The Turks and Caicos Islands are formed by two undersea pillars. The first, and largest, forms the Caicos Islands and the Caicos Banks, a huge shoal of 30-50 ft (9-15 m) depth that extends for miles south of Providenciales. The second, smaller pillar forms the Turks Islands, of Grand Turk and Salt Cay.
The islands themselves are of coral origin and are generally low-lying. This results in the rock being similar to limestone. It is white-coloured, and very soft. You'll see the bushes next to unpaved roads coated in the fine white dust caused the stone wearing away from vehicle travel. This same stone also results in the islands having some of the best beaches in the world, with soft, delightful sand, perfect for collecting in suitcases.

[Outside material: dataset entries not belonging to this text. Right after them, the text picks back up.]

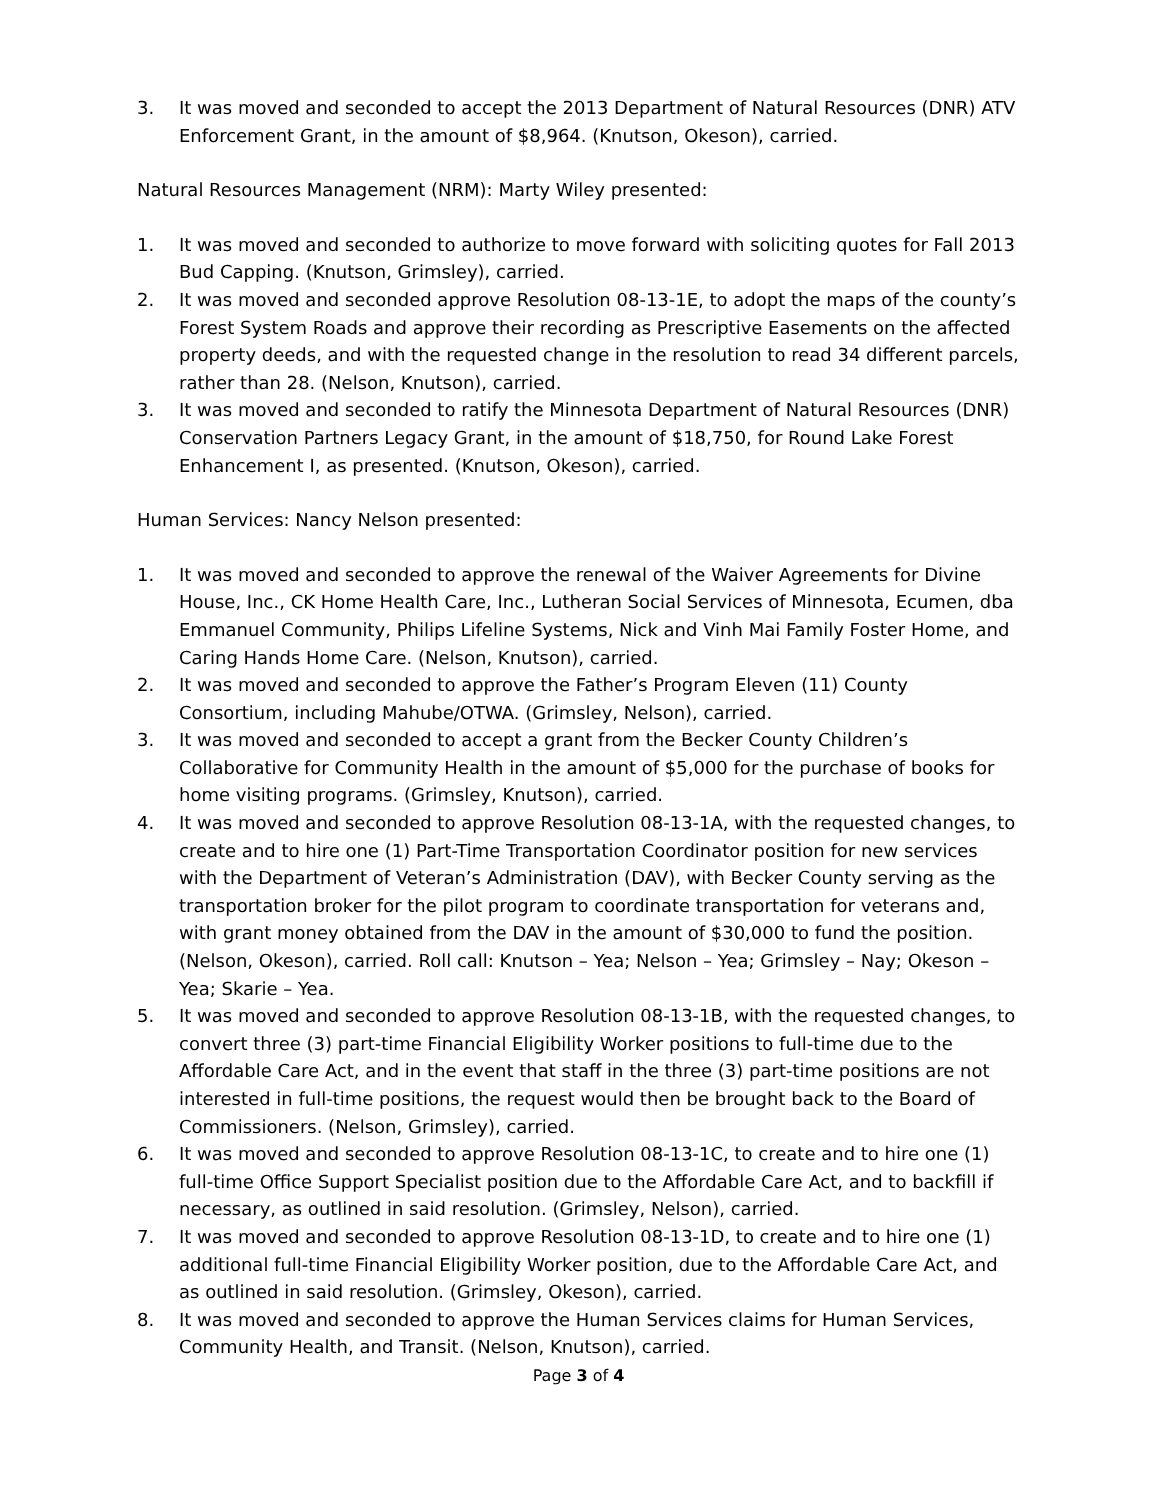3. It was moved and seconded to accept the 2013 Department of Natural Resources (DNR) ATV Enforcement Grant, in the amount of $8,964. (Knutson, Okeson), carried.
Natural Resources Management (NRM): Marty Wiley presented:
1. It was moved and seconded to authorize to move forward with soliciting quotes for Fall 2013 Bud Capping. (Knutson, Grimsley), carried.
2. It was moved and seconded approve Resolution 08-13-1E, to adopt the maps of the county’s Forest System Roads and approve their recording as Prescriptive Easements on the affected property deeds, and with the requested change in the resolution to read 34 different parcels, rather than 28. (Nelson, Knutson), carried.
3. It was moved and seconded to ratify the Minnesota Department of Natural Resources (DNR) Conservation Partners Legacy Grant, in the amount of $18,750, for Round Lake Forest Enhancement I, as presented. (Knutson, Okeson), carried.
Human Services: Nancy Nelson presented:
1. It was moved and seconded to approve the renewal of the Waiver Agreements for Divine House, Inc., CK Home Health Care, Inc., Lutheran Social Services of Minnesota, Ecumen, dba Emmanuel Community, Philips Lifeline Systems, Nick and Vinh Mai Family Foster Home, and Caring Hands Home Care. (Nelson, Knutson), carried.
2. It was moved and seconded to approve the Father’s Program Eleven (11) County Consortium, including Mahube/OTWA. (Grimsley, Nelson), carried.
3. It was moved and seconded to accept a grant from the Becker County Children’s Collaborative for Community Health in the amount of $5,000 for the purchase of books for home visiting programs. (Grimsley, Knutson), carried.
4. It was moved and seconded to approve Resolution 08-13-1A, with the requested changes, to create and to hire one (1) Part-Time Transportation Coordinator position for new services with the Department of Veteran’s Administration (DAV), with Becker County serving as the transportation broker for the pilot program to coordinate transportation for veterans and, with grant money obtained from the DAV in the amount of $30,000 to fund the position. (Nelson, Okeson), carried. Roll call: Knutson – Yea; Nelson – Yea; Grimsley – Nay; Okeson – Yea; Skarie – Yea.
5. It was moved and seconded to approve Resolution 08-13-1B, with the requested changes, to convert three (3) part-time Financial Eligibility Worker positions to full-time due to the Affordable Care Act, and in the event that staff in the three (3) part-time positions are not interested in full-time positions, the request would then be brought back to the Board of Commissioners. (Nelson, Grimsley), carried.
6. It was moved and seconded to approve Resolution 08-13-1C, to create and to hire one (1) full-time Office Support Specialist position due to the Affordable Care Act, and to backfill if necessary, as outlined in said resolution. (Grimsley, Nelson), carried.
7. It was moved and seconded to approve Resolution 08-13-1D, to create and to hire one (1) additional full-time Financial Eligibility Worker position, due to the Affordable Care Act, and as outlined in said resolution. (Grimsley, Okeson), carried.
8. It was moved and seconded to approve the Human Services claims for Human Services, Community Health, and Transit. (Nelson, Knutson), carried.
Page 3 of 4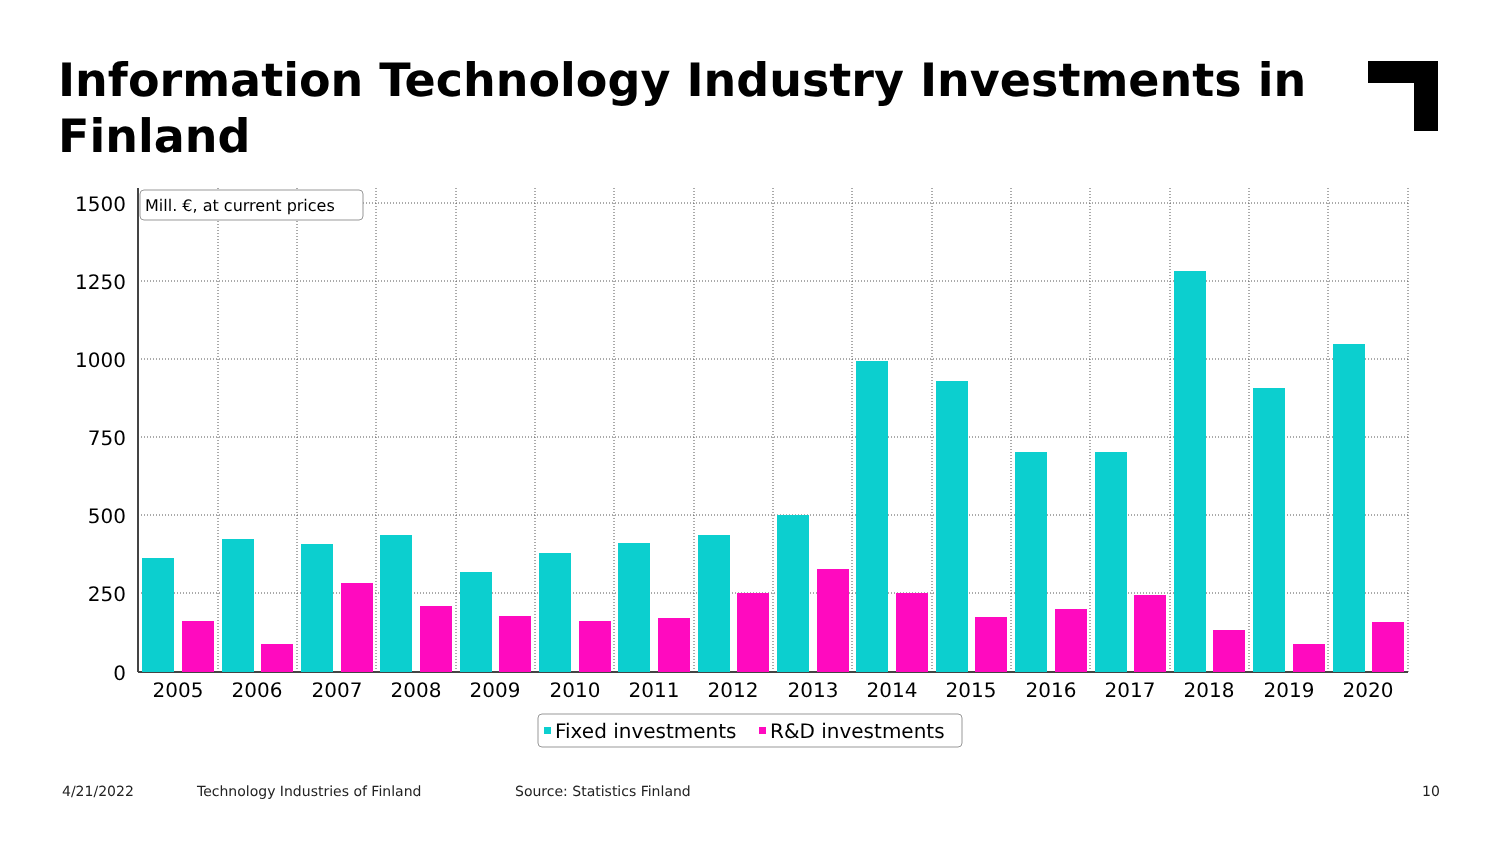Information Technology Industry Investments in Finland
1500
1250
1000
750
500
250
0
2005
2006
2007
2008
2009
2010
2011
2012
2013
2014
2015
2016
2017
2018
2019
2020
Mill. €, at current prices
Fixed investments
R&D investments
4/21/2022
Technology Industries of Finland
Source: Statistics Finland 10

On the land, the Turks and Caicos receive little rainfall. There are a lot of mangrove swamps and salty bogs that are important for birds and young sea animals. On a few of the smaller islands or cays, rock iguanas can be found. On the larger islands, most places are rocky with indifferent dusty soil. Despite this, a wide variety of short plants quickly cover any unattended area, turning it into a dense 10' high jungle. The primary plants are Lignum Vitae, a tree that produces wood so hard and dense it sinks in water. The largest trees commonly found are "pod trees", which are, unbelievably, a legume like beans or peas.
It's usually hot and dry (except in the ocean!), with little rain. Because of the islands size and location, there aren't small drizzly rains often as on some wetter islands in the Eastern Caribbean. This location also means the islands are not often hit by hurricanes.
There are no poisonous insects in the Turks and Caicos, although there can be scary 12" (30 cm) centipedes hiding under stones in the remote areas of the islands. The only snakes found are tiny "toy" boa constrictors that are usually about 15" long, but you are unlikely to see any of these.
There are no endemic tropical diseases, and you don't require any vacinations to visit.